Russian President Vladimir Putin’s assault on Ukraine has severed his country from the Western world. It’s also created a rift within Russian society, pitting countrymen against each other and siloing them more than ever into information bubbles.
Although the accuracy of polling in Russia is often questioned, the survey results — whether from independent, state-financed or leaked secret surveys by the Kremlin — all suggest a majority of the Russian population supports the war, or at least is prepared to accept it as a fact of life.
From exile, independent Russian-language media continue to produce critical news, taking advantage of platforms such as YouTube and Telegram. Though they claim to cater mainly to people still inside Russia, they admit that in doing so they are mostly trying to retain their old audience.
Expanding that audience to pro-Kremlin Russians is a Herculean task: Just as opposition-leaning Russians eschew state television, those who support the Kremlin consume state-funded media as their main source of news, or follow a selection of pro-war channels on social media.

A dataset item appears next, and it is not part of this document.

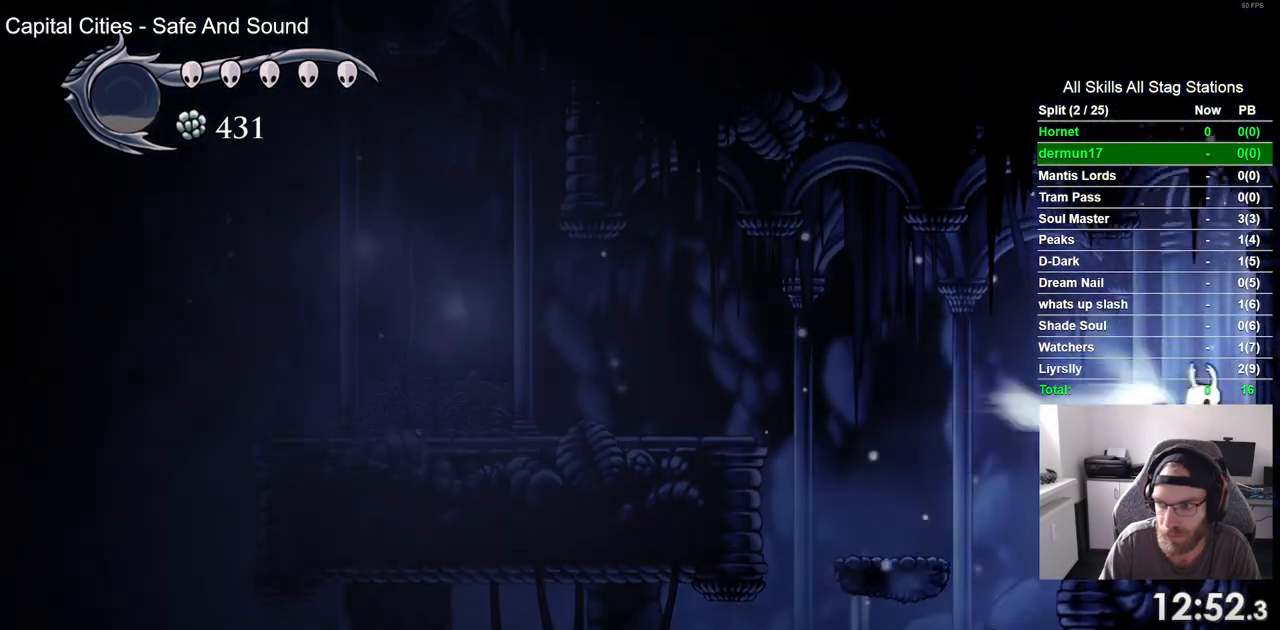
{"dt_ms": 500, "buttons": [], "left_stick": "center", "right_stick": "center", "events": [[150, "R2", "up"], [417, "DPAD_RIGHT", "up"]]}
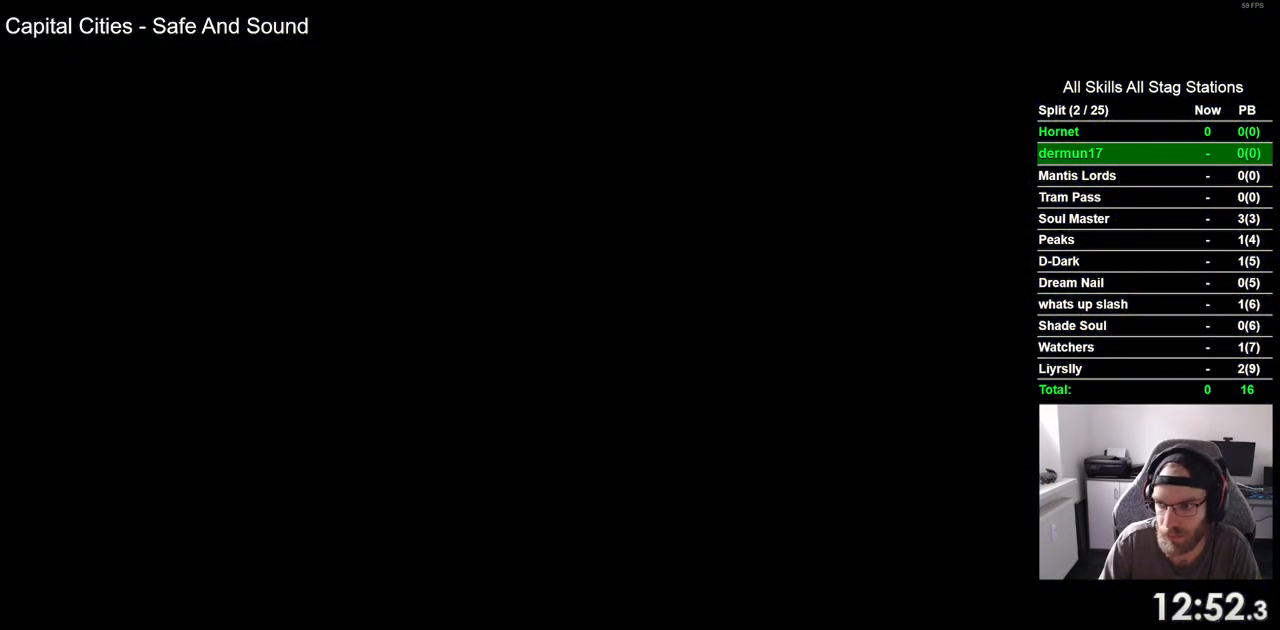
{"dt_ms": 500, "buttons": ["DPAD_RIGHT"], "left_stick": "center", "right_stick": "center", "events": [[83, "DPAD_RIGHT", "down"]]}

In real life, however, the bubbles overlap. The fault line runs through families, friends and workplaces.
For decades, Dmitry, a 45-year-old director who opposes the war, would gather with his longtime friends around Christmas time. This year he wasn’t invited to the reunion. “They know how I think, so in their own way they were trying to avoid an uncomfortable situation,” he said.
Similarly, a young female designer who asked to remain anonymous said she cut contact with her mother for months because the latter kept sending her links to pro-war YouTube videos.
“My family is like a microcosm of Russia as a whole and I don’t know how to live with it,” she said. “There is a complete lack of understanding between us, as if we’re from different planets.”
For Russian authorities, the societal divide is cause for celebration, as the result of their years-long concerted effort to marginalize opposition sentiment.
On Thursday, the Kremlin branded Meduza, by far the most-read independent news outlet among young Russians, an “undesirable organization.” Russians who share a link to an article now risk a fine or even criminal prosecution.
Nevertheless, there is still room for isolated acts of protest, as long as they stay within strict parameters.
In recent weeks, improvised memorials like that at the statue in Moscow to the victims of the strike on Dnipro, which killed аt least 46 civilians, have popped up in cities across Russia. Those like Malika who bring flowers or toys are largely left alone.
But the moment the sentiment is put into words, allowing bystanders to catch on to the message and perhaps even join in, the authorities move in.
A video widely circulated on social media showed a young woman named Yekaterina Varenik as she was detained by police after holding up a handwritten sign at the Moscow memorial. Before she was escorted off, she was allowed to deposit a red carnation at the statue, but not the sign.
On the video, a police officer can be heard repeating the words on the sign — “Ukrainians are not our enemies, but our brothers” — into his phone, presumably informing his superiors on the other end of the line.
A Moscow court later handed Varenik a 12-day prison sentence and a fine.
Andrei Kolesnikov, a political analyst whom authorities have labeled a “foreign agent,” said Varenik’s fate was illustrative of where Russia stands today.
“In the context of the war and at risk of prosecution, the simple expression of compassion has become an act of civil resistance,” he added.